▸ **Required work**
Check every line of the data below for the word "your", then give only the number of lines that have it.

(Records for this task)

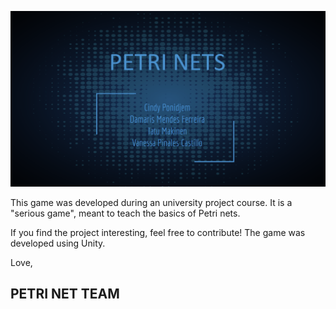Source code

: ![banner image](Banner.png?raw=true "Title")

This game was developed during an university project course. It is a "serious game", meant to teach the basics of Petri nets. 


If you find the project interesting, feel free to contribute! The game was developed using Unity.


Love,
## PETRI NET TEAM
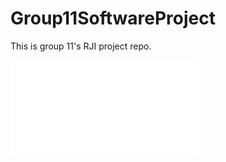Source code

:# Group11SoftwareProject
This is group 11's RJI project repo.

![UC1](Group11SoftwareProject/MarkdownUCD/UCLogInUpload.md)
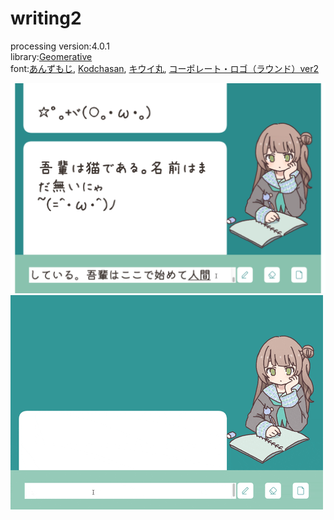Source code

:# writing2
processing version:4.0.1  
library:[Geomerative](http://www.ricardmarxer.com/geomerative/)  
font:[あんずもじ](http://www8.plala.or.jp/p_dolce/site3-1.html), [Kodchasan](https://fonts.google.com/specimen/Kodchasan), [キウイ丸](https://github.com/Kiwi-KawagotoKajiru/Kiwi-Maru), [コーポレート・ロゴ（ラウンド）ver2](https://logotype.jp/font-corpmaru.html)  

![](https://github.com/yuyurigi/writing2/blob/main/1.png)  
![](https://github.com/yuyurigi/writing2/blob/main/0.gif)

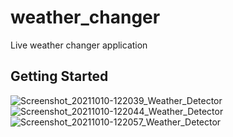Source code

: # weather_changer

Live weather changer application

## Getting Started


![Screenshot_20211010-122039_Weather_Detector](https://user-images.githubusercontent.com/64535644/136685891-73f73b01-1cf2-46c1-90e6-2c27457c6cb9.png) ![Screenshot_20211010-122044_Weather_Detector](https://user-images.githubusercontent.com/64535644/136685892-717b5d98-1155-4d6e-ae3b-c2d1566955df.png)   ![Screenshot_20211010-122057_Weather_Detector](https://user-images.githubusercontent.com/64535644/136685893-49edb5af-e669-4770-9a37-afb77e702155.png)
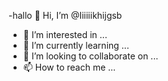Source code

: -hallo 👋 Hi, I’m @Iiiiiikhijgsb
- 👀 I’m interested in ...
- 🌱 I’m currently learning ...
- 💞️ I’m looking to collaborate on ...
- 📫 How to reach me ...

<!---
Iiiiiikhijgsb/Iiiiiikhijgsb is a ✨ special ✨ repository because its `README.md` (this file) appears on your GitHub profile.
You can click the Preview link to take a look at your changes.
--->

(End Records for this task)

▸ **Answer to the exercise**
2